San Marino

Die Republik San Marino ist ein Staat in Südeuropa. Er ist vollständig von Italien umgeben und liegt zwischen den Regionen Emilia-Romagna und Marken, nahe der adriatischen Küste bei Rimini. Den Felskamm Monte Titano krönt die Festung La Guaita. San Marino ist eine der ältesten Republiken der Erde mit einer Geschichte, die bis auf das Jahr 301 zurückgeht. Sie ist kein Stadtstaat, sondern besteht aus neun Gemeinden.
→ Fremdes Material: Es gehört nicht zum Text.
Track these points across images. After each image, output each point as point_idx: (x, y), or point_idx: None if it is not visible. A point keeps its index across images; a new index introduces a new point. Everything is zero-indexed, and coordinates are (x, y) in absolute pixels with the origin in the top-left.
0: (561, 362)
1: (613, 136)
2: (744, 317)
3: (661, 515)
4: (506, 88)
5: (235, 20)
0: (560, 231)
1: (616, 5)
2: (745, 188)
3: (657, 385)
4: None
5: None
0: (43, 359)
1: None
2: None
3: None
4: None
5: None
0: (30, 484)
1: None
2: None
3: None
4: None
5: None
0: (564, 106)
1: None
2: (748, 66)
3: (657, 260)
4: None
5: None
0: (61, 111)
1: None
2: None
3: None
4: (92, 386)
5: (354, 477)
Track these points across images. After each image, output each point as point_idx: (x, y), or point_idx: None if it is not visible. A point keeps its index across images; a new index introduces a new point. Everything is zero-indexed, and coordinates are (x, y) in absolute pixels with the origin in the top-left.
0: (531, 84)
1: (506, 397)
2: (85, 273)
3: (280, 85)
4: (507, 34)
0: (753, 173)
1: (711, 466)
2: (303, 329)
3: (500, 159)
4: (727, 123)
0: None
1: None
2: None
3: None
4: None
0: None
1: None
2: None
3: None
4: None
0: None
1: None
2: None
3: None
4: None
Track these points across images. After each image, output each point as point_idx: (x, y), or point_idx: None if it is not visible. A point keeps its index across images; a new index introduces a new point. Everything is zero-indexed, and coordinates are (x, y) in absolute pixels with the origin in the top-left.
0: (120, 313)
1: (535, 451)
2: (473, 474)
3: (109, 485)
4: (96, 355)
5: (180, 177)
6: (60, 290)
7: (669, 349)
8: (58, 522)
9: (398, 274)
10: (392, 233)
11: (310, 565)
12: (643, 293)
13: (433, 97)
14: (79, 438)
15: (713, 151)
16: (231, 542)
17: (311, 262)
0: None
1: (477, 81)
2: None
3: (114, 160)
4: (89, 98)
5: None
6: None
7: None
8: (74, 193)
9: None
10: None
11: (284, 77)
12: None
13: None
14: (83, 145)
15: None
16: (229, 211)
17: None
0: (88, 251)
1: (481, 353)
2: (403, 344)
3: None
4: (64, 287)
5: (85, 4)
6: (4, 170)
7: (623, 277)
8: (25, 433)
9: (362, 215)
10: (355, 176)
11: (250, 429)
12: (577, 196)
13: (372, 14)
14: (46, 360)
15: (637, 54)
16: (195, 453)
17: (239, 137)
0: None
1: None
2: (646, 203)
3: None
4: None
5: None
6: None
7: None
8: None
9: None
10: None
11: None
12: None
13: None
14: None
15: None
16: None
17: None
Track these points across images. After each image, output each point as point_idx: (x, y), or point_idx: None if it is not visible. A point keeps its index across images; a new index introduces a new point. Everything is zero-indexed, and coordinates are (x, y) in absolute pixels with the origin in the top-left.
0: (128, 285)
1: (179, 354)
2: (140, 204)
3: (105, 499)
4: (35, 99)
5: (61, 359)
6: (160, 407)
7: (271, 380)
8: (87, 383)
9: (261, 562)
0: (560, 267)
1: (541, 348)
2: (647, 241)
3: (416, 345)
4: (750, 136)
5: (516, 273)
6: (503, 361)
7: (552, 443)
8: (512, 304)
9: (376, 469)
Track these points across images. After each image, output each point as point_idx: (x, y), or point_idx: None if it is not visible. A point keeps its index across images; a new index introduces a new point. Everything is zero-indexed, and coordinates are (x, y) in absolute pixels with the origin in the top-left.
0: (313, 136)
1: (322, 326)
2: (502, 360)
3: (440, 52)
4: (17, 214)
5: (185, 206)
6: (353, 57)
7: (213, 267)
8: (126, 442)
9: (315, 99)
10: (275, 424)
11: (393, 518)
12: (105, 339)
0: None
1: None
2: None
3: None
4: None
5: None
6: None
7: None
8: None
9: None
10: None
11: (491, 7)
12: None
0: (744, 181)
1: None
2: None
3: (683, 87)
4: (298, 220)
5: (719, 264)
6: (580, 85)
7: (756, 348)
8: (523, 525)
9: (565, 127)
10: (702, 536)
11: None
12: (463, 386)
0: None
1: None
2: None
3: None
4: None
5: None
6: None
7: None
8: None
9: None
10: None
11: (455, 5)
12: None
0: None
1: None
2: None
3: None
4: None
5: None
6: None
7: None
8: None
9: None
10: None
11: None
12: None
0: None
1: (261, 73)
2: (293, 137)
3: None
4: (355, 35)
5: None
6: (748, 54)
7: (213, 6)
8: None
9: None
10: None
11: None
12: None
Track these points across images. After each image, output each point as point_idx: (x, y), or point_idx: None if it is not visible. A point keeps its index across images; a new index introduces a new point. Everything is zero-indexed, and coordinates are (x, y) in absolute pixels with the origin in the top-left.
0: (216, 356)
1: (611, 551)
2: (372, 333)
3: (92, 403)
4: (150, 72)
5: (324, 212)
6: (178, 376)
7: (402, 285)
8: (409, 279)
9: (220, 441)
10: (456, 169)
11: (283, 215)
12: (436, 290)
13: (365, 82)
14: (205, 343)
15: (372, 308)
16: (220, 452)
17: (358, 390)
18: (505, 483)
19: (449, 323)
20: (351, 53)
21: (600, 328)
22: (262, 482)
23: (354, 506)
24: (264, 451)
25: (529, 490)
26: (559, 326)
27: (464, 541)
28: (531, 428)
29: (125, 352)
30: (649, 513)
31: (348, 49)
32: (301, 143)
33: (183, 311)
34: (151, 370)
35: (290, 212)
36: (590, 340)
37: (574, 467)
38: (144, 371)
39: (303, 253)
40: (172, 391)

In San Marino herrscht mediterranes Klima, das durch die Höhenlage etwas kühler ausgeprägt ist als an der nahe gelegenen Küste. Im Sommer liegen die Temperaturen zwischen 20 °C und 30 °C, im Winter zwischen -2 °C und 10 °C. In warmen Sommern klettert das Thermometer auch mal auf 35 °C. Im Winter fällt das Quecksilber gelegentlich unter -5 °C, dann kann es auf dem Monte Titano schneien. Der Regen fällt gleichmäßig über das Jahr verteilt, insgesamt ca. 550 Millimeter pro Jahr. Die steilen Abhänge des Monte Titano sowie die hügelige Landschaft um das Bergmassiv sind relativ dicht bewaldet und tragen die typische Mittelmeervegetation. Sie umfasst sommergrünen Laubwald mit Ahorn und Ulmen sowie immergrüne Gehölze mit Steineichen und Kiefern; im immergrünen Buschwald, der Macchie, wachsen Lorbeer-, Myrten-, Lavendel- und Erdbeersträucher sowie Olivenbäume.

Zur Tierwelt des Landes gehören in erster Linie Arten, die als Kulturfolger des Menschen gelten und als solche auch in der näheren Umgebung von menschlichen Siedlungen anzutreffen sind. Dazu zählen Füchse, Hasen, Igel und Marder. Andere Arten wie zum Beispiel Reh und Wiesel bevorzugen als Lebensraum die deckungsreicheren Waldgebiete. Die Vogelfauna ist artenreich ausgeprägt. Falken brüten in Felsnischen oder auf hohen Bäumen, an Singvögeln sind unter anderem Nachtigall, Pirol, Stieglitz, Girlitz und Hänfling vertreten.